WHAT IS REQUIRED - Please print the full listing below exactly, but not the pictures in it.

RECORDS SUPPLIED -
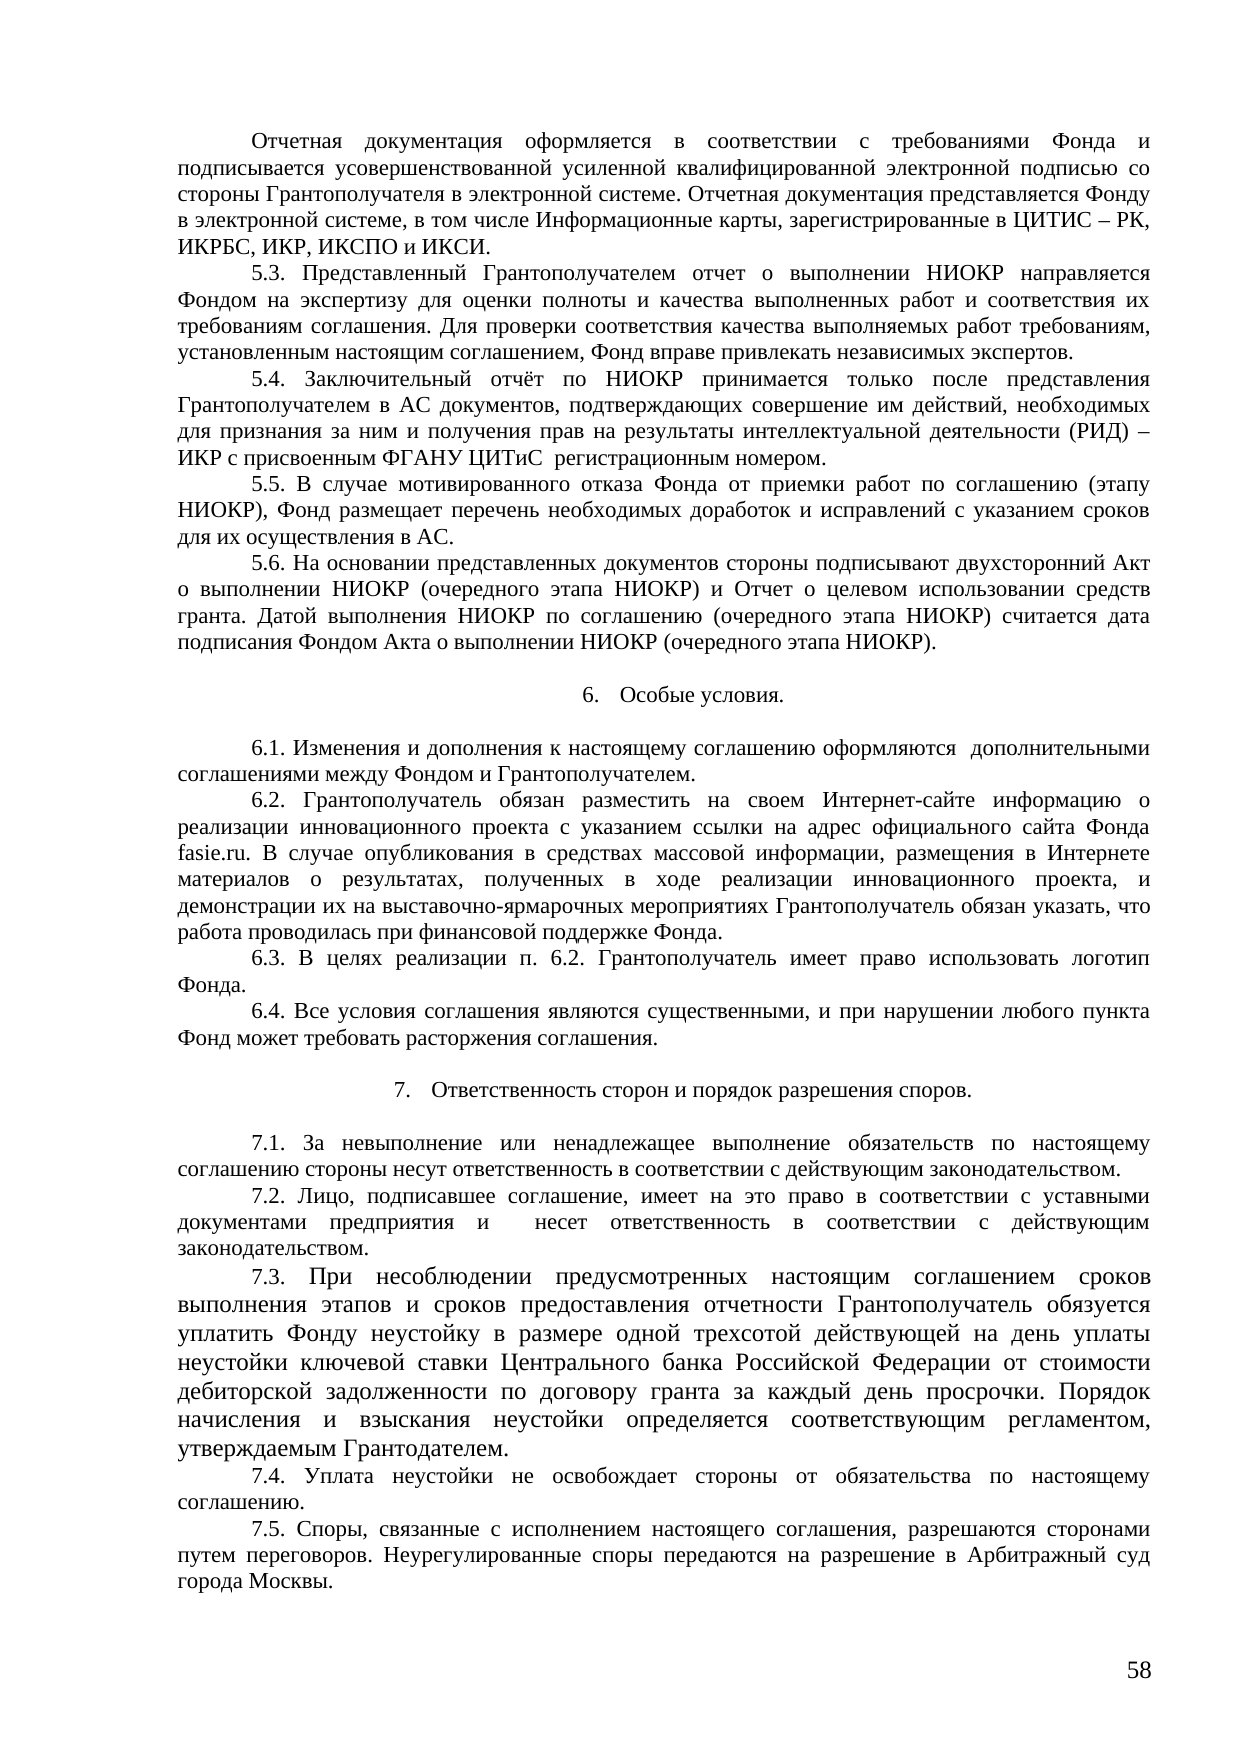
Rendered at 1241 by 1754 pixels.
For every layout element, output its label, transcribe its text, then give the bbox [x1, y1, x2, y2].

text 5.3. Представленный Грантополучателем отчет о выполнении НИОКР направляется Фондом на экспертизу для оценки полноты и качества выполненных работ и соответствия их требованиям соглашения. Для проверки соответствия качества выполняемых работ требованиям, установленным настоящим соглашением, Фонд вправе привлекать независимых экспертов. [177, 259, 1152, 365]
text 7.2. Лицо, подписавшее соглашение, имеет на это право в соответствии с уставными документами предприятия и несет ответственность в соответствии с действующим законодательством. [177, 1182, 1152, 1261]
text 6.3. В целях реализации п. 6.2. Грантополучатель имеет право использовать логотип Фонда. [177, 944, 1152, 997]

RESPONSE FOR THIS EXERCISE -
Rendered at 1241 by 1754 pixels.
For every layout element, output its label, transcribe its text, then give the bbox [x1, y1, x2, y2].

text 5.3. Представленный Грантополучателем отчет о выполнении НИОКР направляется Фондом на экспертизу для оценки полноты и качества выполненных работ и соответствия их требованиям соглашения. Для проверки соответствия качества выполняемых работ требованиям, установленным настоящим соглашением, Фонд вправе привлекать независимых экспертов. [177, 259, 1152, 365]
text 7.2. Лицо, подписавшее соглашение, имеет на это право в соответствии с уставными документами предприятия и несет ответственность в соответствии с действующим законодательством. [177, 1182, 1152, 1261]
text 6.3. В целях реализации п. 6.2. Грантополучатель имеет право использовать логотип Фонда. [177, 944, 1152, 997]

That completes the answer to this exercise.